During 2008, we constructed our own offload facility at a nearby crude oil pipeline operated by Marathon Oil Corp. that has enabled us to slightly diversify our purchasers. In the Appalachian Basin, our natural gas producing properties are located near existing pipeline systems and processing infrastructure. The majority of our production is transported over our own gathering lines to local distribution companies.
In the Appalachian Basin, due to its proximity to large east coast cities, we have generally received a premium over market prices for our gas production of approximately $0.25-$0.50 per Mcf.

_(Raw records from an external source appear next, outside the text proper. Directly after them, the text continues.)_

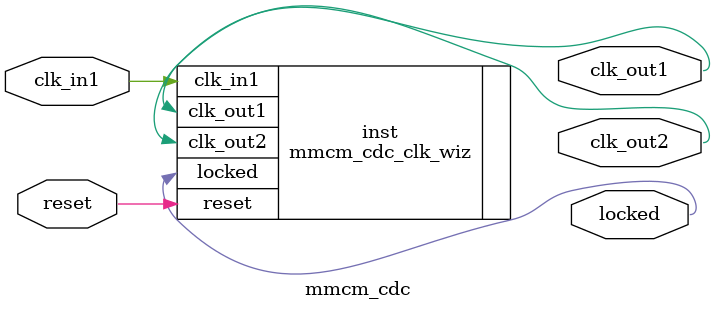
<source format=v>


`timescale 1ps/1ps

(* CORE_GENERATION_INFO = "mmcm_cdc,clk_wiz_v6_0_11_0_0,{component_name=mmcm_cdc,use_phase_alignment=true,use_min_o_jitter=false,use_max_i_jitter=false,use_dyn_phase_shift=false,use_inclk_switchover=false,use_dyn_reconfig=false,enable_axi=0,feedback_source=FDBK_AUTO,PRIMITIVE=MMCM,num_out_clk=2,clkin1_period=10.000,clkin2_period=10.000,use_power_down=false,use_reset=true,use_locked=true,use_inclk_stopped=false,feedback_type=SINGLE,CLOCK_MGR_TYPE=NA,manual_override=false}" *)

module mmcm_cdc 
 (
  // Clock out ports
  output        clk_out1,
  output        clk_out2,
  // Status and control signals
  input         reset,
  output        locked,
 // Clock in ports
  input         clk_in1
 );

  mmcm_cdc_clk_wiz inst
  (
  // Clock out ports  
  .clk_out1(clk_out1),
  .clk_out2(clk_out2),
  // Status and control signals               
  .reset(reset), 
  .locked(locked),
 // Clock in ports
  .clk_in1(clk_in1)
  );

endmodule

</source>
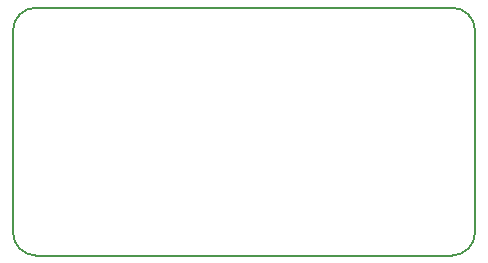
<source format=gko>
G04*
G04 #@! TF.GenerationSoftware,Altium Limited,Altium Designer,22.4.2 (48)*
G04*
G04 Layer_Color=16711935*
%FSLAX44Y44*%
%MOMM*%
G71*
G04*
G04 #@! TF.SameCoordinates,0052537D-BEB4-46D3-A19B-1C4CA2F22292*
G04*
G04*
G04 #@! TF.FilePolarity,Positive*
G04*
G01*
G75*
%ADD13C,0.2000*%
D13*
X14000Y-105000D02*
G03*
X34000Y-85000I0J20000D01*
G01*
X34000Y85000D02*
G03*
X14000Y105000I-20000J0D01*
G01*
X-337500Y105000D02*
G03*
X-357500Y85000I0J-20000D01*
G01*
Y-85000D02*
G03*
X-337500Y-105000I20000J0D01*
G01*
X4000D02*
X14000D01*
X34000Y-85000D02*
Y85000D01*
X-307500Y105000D02*
X14000Y105000D01*
X-337500Y-105000D02*
X4000Y-105000D01*
X-337500Y105000D02*
X-307500D01*
X-357500Y-23750D02*
X-357500Y85000D01*
X-357500Y-85000D02*
Y-23750D01*
M02*

</source>
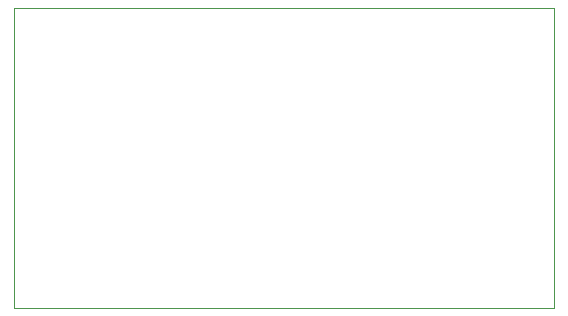
<source format=gko>
G04 #@! TF.FileFunction,Profile,NP*
%FSLAX46Y46*%
G04 Gerber Fmt 4.6, Leading zero omitted, Abs format (unit mm)*
G04 Created by KiCad (PCBNEW 0.201503210816+5526~22~ubuntu14.10.1-product) date Mon 23 Mar 2015 01:39:21 PM EDT*
%MOMM*%
G01*
G04 APERTURE LIST*
%ADD10C,0.100000*%
G04 APERTURE END LIST*
D10*
X190500000Y-96520000D02*
X144780000Y-96520000D01*
X190500000Y-121920000D02*
X190500000Y-96520000D01*
X144780000Y-121920000D02*
X190500000Y-121920000D01*
X144780000Y-96520000D02*
X144780000Y-121920000D01*
M02*

</source>
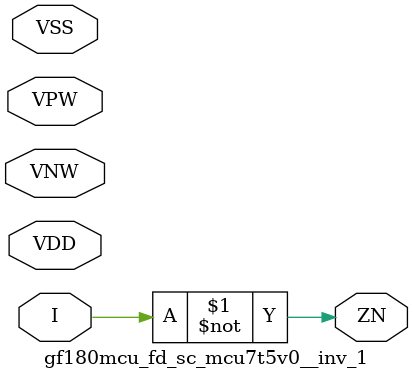
<source format=sv>

module gf180mcu_fd_sc_mcu7t5v0__inv_1 (I, ZN, VDD, VNW, VPW, VSS);
  input  I;
  output ZN;
  inout  VDD;
  inout  VNW;
  inout  VPW;
  inout  VSS;
  // Functional behavior with power awareness
  assign ZN =  ~I;

  // Optional timing (edit tplh/tphl as needed)
endmodule


</source>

We are in the process, in conjunction with a third-party partner, of constructing a high pressure gathering system and a cryogenic gas processing plant in Butler County, Pennsylvania. We expect that the cryogenic gas processing plant will service our wells and third-party wells in the area that produce natural gas with a high BTU content. The cryogenic gas processing plant is expected to decrease the BTU level of the gas to appropriate levels for distribution through a standard sales line. The by-products of the cryogenic gas processing plant are natural gas liquids which will be marketed separately.
Prices for oil and natural gas fluctuate widely based on, among other things, supply and demand. Supply and demand are influenced by a number of factors, including weather, foreign policy, industry practices and the U.S. and worldwide economic climate. Oil and natural gas markets have historically been cyclical and volatile in nature as a result of many factors that are beyond our control. There can be no assurance of what price we will be able to sell our oil and natural gas. Prices may be low when our wells are most productive, thereby reducing overall returns.
We enter into derivative transactions with unaffiliated third parties to achieve more predictable cash flows and to reduce our exposure to short-term fluctuations in oil and gas prices.